Gerry Crispin, CXR 9:36
What I’ve what what I love about it too, though, is is it was only a few years ago where we really focused on people compartmentalizing those issues. And and that it was somehow you know, you didn’t want to share all of who you were. You wanted to focus in on the, quote, business side period, rather than the diversity that we all bring, you know, to the to the environment, and embracing all of that being willing to do that. And I, I just think, you know, we have made a shift, whether it was pre pandemic, or part of pandemic, whatever. But we are moving to that side where I do think we’re trying to bring our entire selves to work. And other things,
Chris Hoyt, CXR 10:24
I think, I think there was an effort, Jason Sidon who, who may have been the one who started to push an I’m going to get the Pro for personal, he was trying to push this term propersonal and God loves them, like, like yours before anybody was even thinking that way. And to your point, Gerry, we kept everything in buckets. And I remember being a very young recruiting leader and I wouldn’t get I would get a little irritated when you’d be on a conference call, and there’d be a baby crying, or there’d be some background noise that should have been there wasn’t strictly professional. And I think it’s a very different scenario right now Cliff, I don’t know if you have kids, but if they come running through the background, I don’t think anybody actually cares in 2023. Like it’s a, we are at a very different time. And I think that piece that Jason was pushing, we had a lull in that. But I think now to your point, you’re like, we’re back, like it is about the whole self, and the whole person. And I just, I love that direction. I just hope, I hope we hold on to it as as an industry of of hirers, right of the people who are making the hiring decisions.

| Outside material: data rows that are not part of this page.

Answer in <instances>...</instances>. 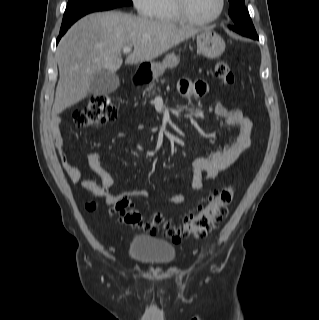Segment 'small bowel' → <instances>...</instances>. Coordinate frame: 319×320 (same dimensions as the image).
Returning <instances> with one entry per match:
<instances>
[{
	"label": "small bowel",
	"mask_w": 319,
	"mask_h": 320,
	"mask_svg": "<svg viewBox=\"0 0 319 320\" xmlns=\"http://www.w3.org/2000/svg\"><path fill=\"white\" fill-rule=\"evenodd\" d=\"M207 92L208 86L204 81L197 80L193 82L187 79L179 81V93L184 97H202ZM214 114L224 119L228 125L235 127L236 137L223 149L214 150L204 156L196 157L192 161L193 178L189 185L190 191L201 190L207 181L214 179L220 172L229 169L251 144L252 121L244 116L241 110L227 109L222 103L218 102L214 106ZM60 123L61 119L59 117H54L51 120V133L64 171L73 183L80 185L84 190L96 196L104 197L108 206L114 205L121 198V195L108 192L114 185V180L103 167V155L99 152H92L88 155V163L100 178L101 184L84 178L81 170L70 159L60 130ZM151 194L152 192L147 189L129 192V195L139 198H148ZM186 200L187 193L181 192L173 195L168 200V203L178 205Z\"/></svg>",
	"instance_id": "small-bowel-1"
}]
</instances>
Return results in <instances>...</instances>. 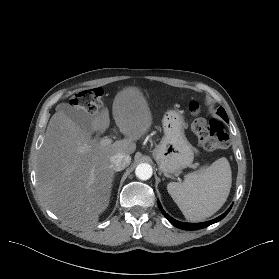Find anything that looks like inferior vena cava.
Here are the masks:
<instances>
[{"label":"inferior vena cava","mask_w":279,"mask_h":279,"mask_svg":"<svg viewBox=\"0 0 279 279\" xmlns=\"http://www.w3.org/2000/svg\"><path fill=\"white\" fill-rule=\"evenodd\" d=\"M131 162V157L125 153H116L110 158L111 168L114 171L125 169Z\"/></svg>","instance_id":"602c4592"}]
</instances>
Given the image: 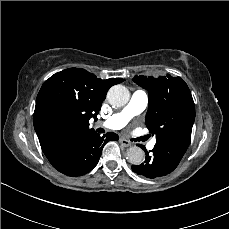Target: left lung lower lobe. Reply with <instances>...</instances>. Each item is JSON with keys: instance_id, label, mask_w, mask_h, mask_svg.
<instances>
[{"instance_id": "0a47b994", "label": "left lung lower lobe", "mask_w": 229, "mask_h": 229, "mask_svg": "<svg viewBox=\"0 0 229 229\" xmlns=\"http://www.w3.org/2000/svg\"><path fill=\"white\" fill-rule=\"evenodd\" d=\"M144 150L146 153L145 161L137 166L132 165V170L135 173L154 179L171 173L177 167V165L168 162L157 147H154L150 151L151 153L147 152L145 148Z\"/></svg>"}]
</instances>
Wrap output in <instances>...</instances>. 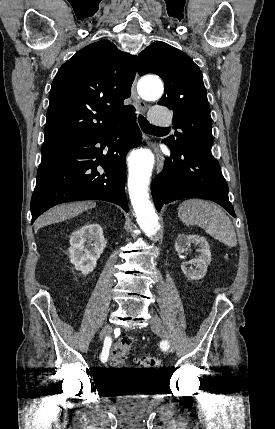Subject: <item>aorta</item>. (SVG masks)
<instances>
[{
	"instance_id": "obj_1",
	"label": "aorta",
	"mask_w": 275,
	"mask_h": 429,
	"mask_svg": "<svg viewBox=\"0 0 275 429\" xmlns=\"http://www.w3.org/2000/svg\"><path fill=\"white\" fill-rule=\"evenodd\" d=\"M163 84L156 77L140 82V94L146 100H157L163 94ZM154 156L147 149L135 151L129 161L128 191L136 220L144 233L151 237L158 230V216L149 200V183Z\"/></svg>"
}]
</instances>
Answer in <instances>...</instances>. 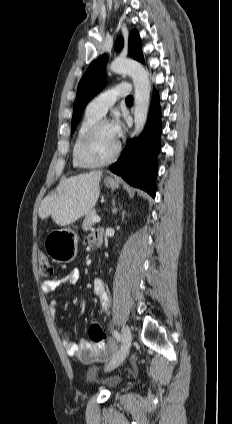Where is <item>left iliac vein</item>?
Returning <instances> with one entry per match:
<instances>
[{"label": "left iliac vein", "instance_id": "left-iliac-vein-1", "mask_svg": "<svg viewBox=\"0 0 232 424\" xmlns=\"http://www.w3.org/2000/svg\"><path fill=\"white\" fill-rule=\"evenodd\" d=\"M132 343V333L127 325L122 327V345L116 357L107 365V370L111 371L118 367L127 357Z\"/></svg>", "mask_w": 232, "mask_h": 424}]
</instances>
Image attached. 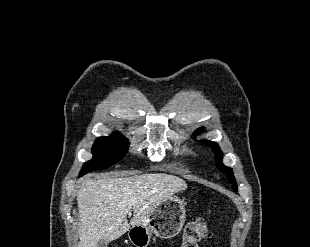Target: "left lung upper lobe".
Returning a JSON list of instances; mask_svg holds the SVG:
<instances>
[{
	"mask_svg": "<svg viewBox=\"0 0 310 247\" xmlns=\"http://www.w3.org/2000/svg\"><path fill=\"white\" fill-rule=\"evenodd\" d=\"M204 130V128H200L198 129L195 133L198 134L200 132H202ZM202 144L210 146L211 149L213 150L214 154H215V160H216V167L223 172L226 177L229 179V181L233 184V189L235 191H237V184H236V180L234 178V174L232 172V169H230L229 167H226L222 164V156L223 153L220 150L219 146L217 143L211 142V141H207V140H202L200 141Z\"/></svg>",
	"mask_w": 310,
	"mask_h": 247,
	"instance_id": "obj_1",
	"label": "left lung upper lobe"
}]
</instances>
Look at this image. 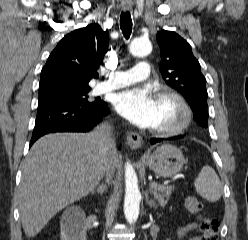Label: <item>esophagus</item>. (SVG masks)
<instances>
[{
  "instance_id": "esophagus-1",
  "label": "esophagus",
  "mask_w": 248,
  "mask_h": 240,
  "mask_svg": "<svg viewBox=\"0 0 248 240\" xmlns=\"http://www.w3.org/2000/svg\"><path fill=\"white\" fill-rule=\"evenodd\" d=\"M130 9H131V5L129 3L123 5V10H130ZM126 140L129 147L134 150L140 148L142 145V137L135 132H127Z\"/></svg>"
}]
</instances>
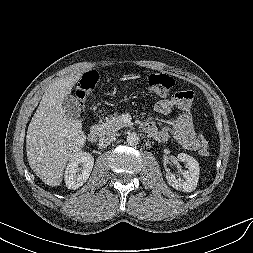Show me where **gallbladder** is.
Here are the masks:
<instances>
[{"label": "gallbladder", "instance_id": "obj_1", "mask_svg": "<svg viewBox=\"0 0 253 253\" xmlns=\"http://www.w3.org/2000/svg\"><path fill=\"white\" fill-rule=\"evenodd\" d=\"M62 106L65 111V114L69 118L76 119L80 117L81 107L78 100L75 97L71 95L66 96L62 102Z\"/></svg>", "mask_w": 253, "mask_h": 253}]
</instances>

Clifford Jurkiewicz, Phenom 11:27
Yeah, I would agree, I think, and I do I have a four and seven year old, I had a third son, he was 26. He passed away in 2020, during COVID. You know, and that experience is also something that, you know, again, when you think about what happens in our personal lives and how it can transcend everything, you know, the loss of a child, my wife and I started a what is the right now at least this country’s only flight service dedicated to serving those that, you know, with mental health and addiction issues. I myself am a recovering alcoholic. I’m very open about I speak about it a lot to demystify the stigmatize what that means. And and I think, you know, these are things that when when you feel connected to an organization, as I feel to Phenom, as I feel to other organizations, being able to be myself, and not worry about negative judgment, I think is the most freeing thing that we can do for any human being. And so Gerry, when you talk about diversity, and then of course, you think of the equity and inclusion piece, that equity piece, you know, it’s treating everyone equal, regardless of their experience, and maybe, maybe, maybe just maybe learning from their experience. So this is all part and parcel to why I think a lot of these technologies that are being built the right way and, and hopefully being implemented the right way to bring these, I’ll say, this way, if we can use technology to make space for this kind of conversation, isn’t the world a better place?
Chris Hoyt, CXR 13:06
Yeah. 100% Yeah. 100%. I love that.
Gerry Crispin, CXR 13:10
You did say, though, that, you know, in building these technologies, you want to hope, if you will, that they’re being used in that way. And fundamentally, I think that this next level that I really want to see from vendors and suppliers, is being able to set some baseline standards for how you would use us. And and if you’re not able to, you know, to leap to that level, then you really can’t be a client. And and that’s, that’s a tough issue. I will say career crossroads is use that to turn down many people who might wanted to pay us because we didn’t think that they were ready. But I do believe that, that misuse of some of the technology in our field, and talent acquisition, TARS all of us, and we have some responsibility to ensure or at least, or empower, or at least in, you know, encourage our met our clients to to, you know, get beyond baseline.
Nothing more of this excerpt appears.